Now Lebanon - Iraqi refugees in Syria flee home from the violence, July 20 2012


Iraqis stepping off buses returning from Syria, having fled there to seek refuge from bloodshed in their homeland, told of being forced to leave because of escalating unrest and threats.
Hundreds of men, women, and children descended from dozens of buses in the Mansur neighborhoods of west Baghdad, clinging to hastily packed luggage and looking for relatives awaiting their arrival.
"The situation there is so bad," said Khalid al-Jawadi, a 60-year-old retired teacher from Baghdad.
"There is fighting, gunfire -- it is a war there, everywhere.
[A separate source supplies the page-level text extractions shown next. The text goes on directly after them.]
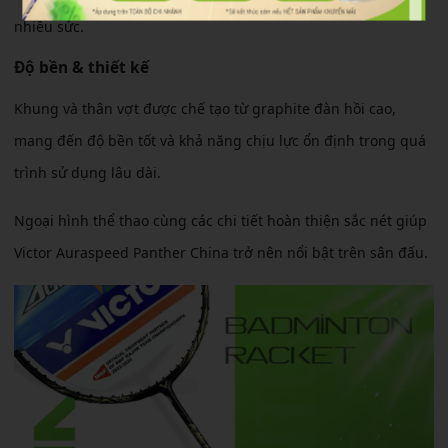
nhiều sức.
Độ bền & thiết kế
Khung và thân vợt được chế tạo từ graphite đàn hồi cao,
mang đến độ bền tốt và khả năng chịu lực ổn định trong quá
trình sử dụng lâu dài.
Ngoại hình thể thao cùng các chi tiết hoàn thiện sắc nét giúp
Victor Auraspeed Panther China trở nên nổi bật trên sân đấu.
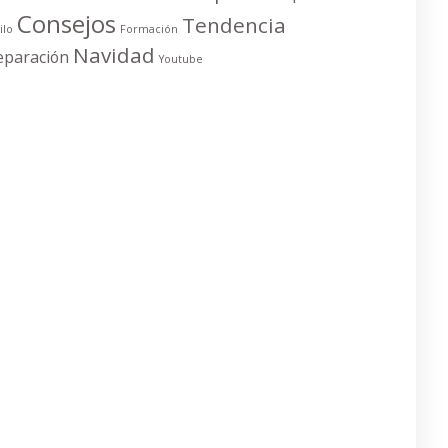
Consejos
Tendencia
ilo
Formación
Navidad
eparación
Youtube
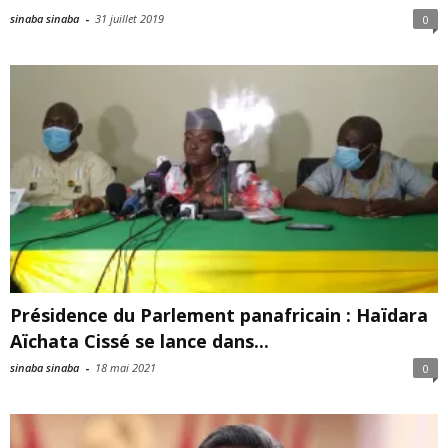
sinaba sinaba
-
31 juillet 2019
0
Présidence du Parlement panafricain : Haïdara
Aïchata Cissé se lance dans...
sinaba sinaba
-
18 mai 2021
0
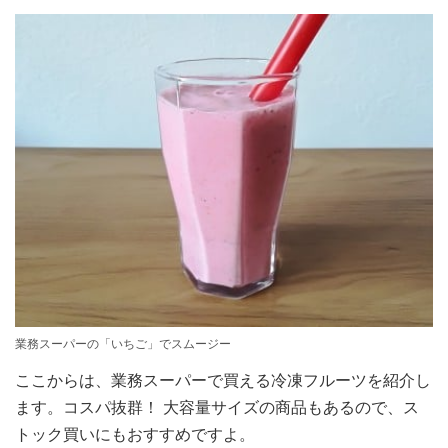
業務スーパーの「いちご」でスムージー
ここからは、業務スーパーで買える冷凍フルーツを紹介し
ます。コスパ抜群！ 大容量サイズの商品もあるので、ス
トック買いにもおすすめですよ。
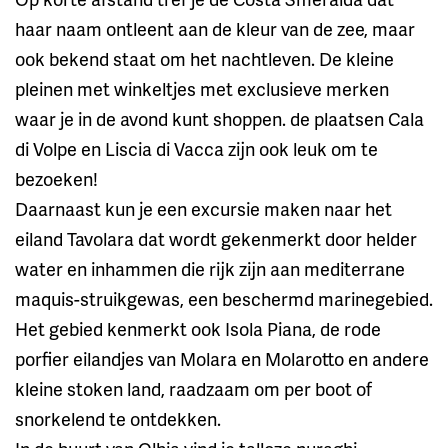
haar naam ontleent aan de kleur van de zee, maar
ook bekend staat om het nachtleven. De kleine
pleinen met winkeltjes met exclusieve merken
waar je in de avond kunt shoppen. de plaatsen Cala
di Volpe en Liscia di Vacca zijn ook leuk om te
bezoeken!
Daarnaast kun je een excursie maken naar het
eiland Tavolara dat wordt gekenmerkt door helder
water en inhammen die rijk zijn aan mediterrane
maquis-struikgewas, een beschermd marinegebied.
Het gebied kenmerkt ook Isola Piana, de rode
porfier eilandjes van Molara en Molarotto en andere
kleine stoken land, raadzaam om per boot of
snorkelend te ontdekken.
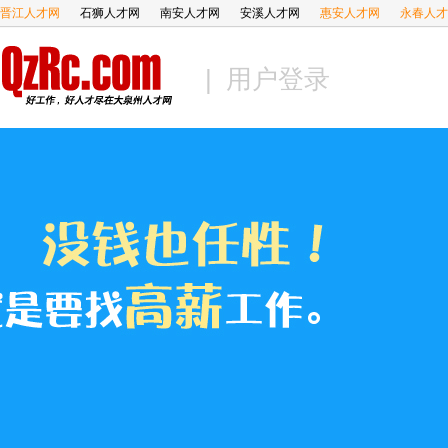
晋江人才网
石狮人才网
南安人才网
安溪人才网
惠安人才网
永春人才
| 用户登录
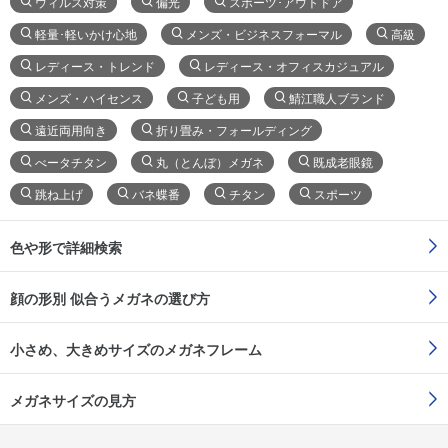
ウィルス対策
偏光
スポーツ･アウトドア
軽量･軽いかけ心地
メンズ・ビジネスフォーマル
高級
レディース・トレンド
レディース・オフィスカジュアル
メンズ・ハイセンス
子ども用
鯖江職人ブランド
遠近両用向き
折り畳み・フォールディング
べータチタン
丸（とんぼ）メガネ
既成老眼鏡
跳ね上げ
バネ蝶番
チタン
スポーツ
色や形で詳細検索
顔の形別 似合うメガネの選び方
小さめ、大きめサイズのメガネフレーム
メガネサイズの見方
We escaped because we were very afraid of dying."
Standing near his wife and four children, Jawadi added: "I will never, ever, return to Syria."
The government has called on its citizens to return to Iraq to flee the violence in Syria, and has provided flights for Iraqis in Damascus, while dozens of buses shuttle back and forth daily.
It is a cruel irony that most of those returning to Iraq fled the country several years ago for the same reason they are now leaving Syria—worsening violence and attacks.
A woman who gave her name only as Umm Omar—mother of Omar—told AFP: "The tensions, the protests, the violence made our old fears return to us, so I told [my husband] that we should return as soon as we can to Baghdad."
Standing alongside her, her husband Abu Omar, father of Omar, said one of his relatives, a 20-year-old man, was shot dead by gunmen.
Officials in the western Iraqi desert province of Anbar, which shares a long border with Syria, said on Thursday that thousands of families had crossed into Iraq to escape the violence in Syria.
Government spokesperson Ali Dabbagh told AFP on Thursday that Baghdad estimated there were between 100,000 and 200,000 Iraqis still in Syria, but that the authorities had no specific numbers.
Umm Zainab, a 41-year-old former resident of the Shiite shrine city of Najaf in central Iraq, told AFP she and her family were threatened by bearded gunmen early in the morning several days ago who told them to leave the country.
"I escaped with small bags with my husband and my 13-year-old daughter -- we went straight to the bus station to return to Baghdad," she said.
One bus driver, a Syrian who refused to give his name for fear of retribution, described seeing hundreds of Iraqis over the past two days take buses from areas in and around Damascus to Baghdad.
The distance by road between the two capitals is around 850 kilometers.
"Most Iraqis decided to return to Baghdad, especially after the attack where the defense minister was killed," he said, referring to Wednesday's bombing in Damascus that killed four top security officials.
"Hundreds of others are waiting to return."
But the country they are returning to, while markedly safer than during the communal bloodshed of 2006-2008, remains one where basic services such as clean water and electricity remain lacking, a fact of which many Iraqis stepping off buses in Baghdad were unaware.
"How is the electricity?" asked Umm Saif, who lived in Damascus for seven years but returned with her daughter on Friday. Iraqis get six to eight hours of national grid electricity at most in the boiling summer.
"Is it really good like we have heard? Or are there still power cuts?"